Reproduce every line of the records below verbatim, preserving their original order, spelling, and characters.

* _EXCERPTED DATA_
——

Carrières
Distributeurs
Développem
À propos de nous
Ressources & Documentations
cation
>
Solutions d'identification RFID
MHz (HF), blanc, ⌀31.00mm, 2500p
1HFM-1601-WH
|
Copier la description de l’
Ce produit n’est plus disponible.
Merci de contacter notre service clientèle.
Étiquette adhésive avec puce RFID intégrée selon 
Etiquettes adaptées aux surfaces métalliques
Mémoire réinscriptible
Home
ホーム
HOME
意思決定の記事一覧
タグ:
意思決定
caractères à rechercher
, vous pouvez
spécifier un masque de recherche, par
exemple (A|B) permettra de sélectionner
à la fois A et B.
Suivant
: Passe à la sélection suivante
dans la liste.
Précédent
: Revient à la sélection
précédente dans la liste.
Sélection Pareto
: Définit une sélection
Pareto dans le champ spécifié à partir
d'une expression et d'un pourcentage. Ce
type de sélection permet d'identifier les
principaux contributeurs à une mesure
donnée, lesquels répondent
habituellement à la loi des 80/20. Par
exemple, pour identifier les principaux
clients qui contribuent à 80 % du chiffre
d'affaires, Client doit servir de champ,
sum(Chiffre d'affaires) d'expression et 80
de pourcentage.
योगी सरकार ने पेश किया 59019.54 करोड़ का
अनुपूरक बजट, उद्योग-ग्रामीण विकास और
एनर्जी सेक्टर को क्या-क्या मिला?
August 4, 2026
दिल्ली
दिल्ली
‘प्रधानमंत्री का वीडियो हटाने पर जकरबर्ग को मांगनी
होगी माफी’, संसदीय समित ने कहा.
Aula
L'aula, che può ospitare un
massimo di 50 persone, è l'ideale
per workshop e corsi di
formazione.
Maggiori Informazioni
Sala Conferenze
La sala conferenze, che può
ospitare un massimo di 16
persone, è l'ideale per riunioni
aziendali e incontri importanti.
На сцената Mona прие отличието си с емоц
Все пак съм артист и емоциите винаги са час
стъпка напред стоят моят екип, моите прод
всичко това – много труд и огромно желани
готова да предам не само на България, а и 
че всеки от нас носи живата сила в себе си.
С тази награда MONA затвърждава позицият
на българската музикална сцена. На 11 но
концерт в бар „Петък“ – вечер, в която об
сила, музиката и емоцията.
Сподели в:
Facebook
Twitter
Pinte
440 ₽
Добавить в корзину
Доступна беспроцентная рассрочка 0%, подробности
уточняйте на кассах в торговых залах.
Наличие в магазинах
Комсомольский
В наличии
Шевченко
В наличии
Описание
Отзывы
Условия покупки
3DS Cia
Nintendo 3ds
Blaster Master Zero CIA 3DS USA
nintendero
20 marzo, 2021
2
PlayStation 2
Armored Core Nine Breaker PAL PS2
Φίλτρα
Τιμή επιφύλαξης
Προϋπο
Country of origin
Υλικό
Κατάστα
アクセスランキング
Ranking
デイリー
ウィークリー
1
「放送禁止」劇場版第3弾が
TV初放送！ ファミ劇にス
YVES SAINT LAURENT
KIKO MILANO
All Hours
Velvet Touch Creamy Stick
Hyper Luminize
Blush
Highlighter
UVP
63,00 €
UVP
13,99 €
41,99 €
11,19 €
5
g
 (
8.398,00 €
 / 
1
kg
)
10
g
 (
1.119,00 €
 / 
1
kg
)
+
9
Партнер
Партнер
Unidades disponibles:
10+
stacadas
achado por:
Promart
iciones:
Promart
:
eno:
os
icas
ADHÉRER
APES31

——

* _TASK RESPONSE_
Carrières
Distributeurs
Développem
À propos de nous
Ressources & Documentations
cation
>
Solutions d'identification RFID
MHz (HF), blanc, ⌀31.00mm, 2500p
1HFM-1601-WH
|
Copier la description de l’
Ce produit n’est plus disponible.
Merci de contacter notre service clientèle.
Étiquette adhésive avec puce RFID intégrée selon 
Etiquettes adaptées aux surfaces métalliques
Mémoire réinscriptible
Home
ホーム
HOME
意思決定の記事一覧
タグ:
意思決定
caractères à rechercher
, vous pouvez
spécifier un masque de recherche, par
exemple (A|B) permettra de sélectionner
à la fois A et B.
Suivant
: Passe à la sélection suivante
dans la liste.
Précédent
: Revient à la sélection
précédente dans la liste.
Sélection Pareto
: Définit une sélection
Pareto dans le champ spécifié à partir
d'une expression et d'un pourcentage. Ce
type de sélection permet d'identifier les
principaux contributeurs à une mesure
donnée, lesquels répondent
habituellement à la loi des 80/20. Par
exemple, pour identifier les principaux
clients qui contribuent à 80 % du chiffre
d'affaires, Client doit servir de champ,
sum(Chiffre d'affaires) d'expression et 80
de pourcentage.
योगी सरकार ने पेश किया 59019.54 करोड़ का
अनुपूरक बजट, उद्योग-ग्रामीण विकास और
एनर्जी सेक्टर को क्या-क्या मिला?
August 4, 2026
दिल्ली
दिल्ली
‘प्रधानमंत्री का वीडियो हटाने पर जकरबर्ग को मांगनी
होगी माफी’, संसदीय समित ने कहा.
Aula
L'aula, che può ospitare un
massimo di 50 persone, è l'ideale
per workshop e corsi di
formazione.
Maggiori Informazioni
Sala Conferenze
La sala conferenze, che può
ospitare un massimo di 16
persone, è l'ideale per riunioni
aziendali e incontri importanti.
На сцената Mona прие отличието си с емоц
Все пак съм артист и емоциите винаги са час
стъпка напред стоят моят екип, моите прод
всичко това – много труд и огромно желани
готова да предам не само на България, а и 
че всеки от нас носи живата сила в себе си.
С тази награда MONA затвърждава позицият
на българската музикална сцена. На 11 но
концерт в бар „Петък“ – вечер, в която об
сила, музиката и емоцията.
Сподели в:
Facebook
Twitter
Pinte
440 ₽
Добавить в корзину
Доступна беспроцентная рассрочка 0%, подробности
уточняйте на кассах в торговых залах.
Наличие в магазинах
Комсомольский
В наличии
Шевченко
В наличии
Описание
Отзывы
Условия покупки
3DS Cia
Nintendo 3ds
Blaster Master Zero CIA 3DS USA
nintendero
20 marzo, 2021
2
PlayStation 2
Armored Core Nine Breaker PAL PS2
Φίλτρα
Τιμή επιφύλαξης
Προϋπο
Country of origin
Υλικό
Κατάστα
アクセスランキング
Ranking
デイリー
ウィークリー
1
「放送禁止」劇場版第3弾が
TV初放送！ ファミ劇にス
YVES SAINT LAURENT
KIKO MILANO
All Hours
Velvet Touch Creamy Stick
Hyper Luminize
Blush
Highlighter
UVP
63,00 €
UVP
13,99 €
41,99 €
11,19 €
5
g
 (
8.398,00 €
 / 
1
kg
)
10
g
 (
1.119,00 €
 / 
1
kg
)
+
9
Партнер
Партнер
Unidades disponibles:
10+
stacadas
achado por:
Promart
iciones:
Promart
:
eno:
os
icas
ADHÉRER
APES31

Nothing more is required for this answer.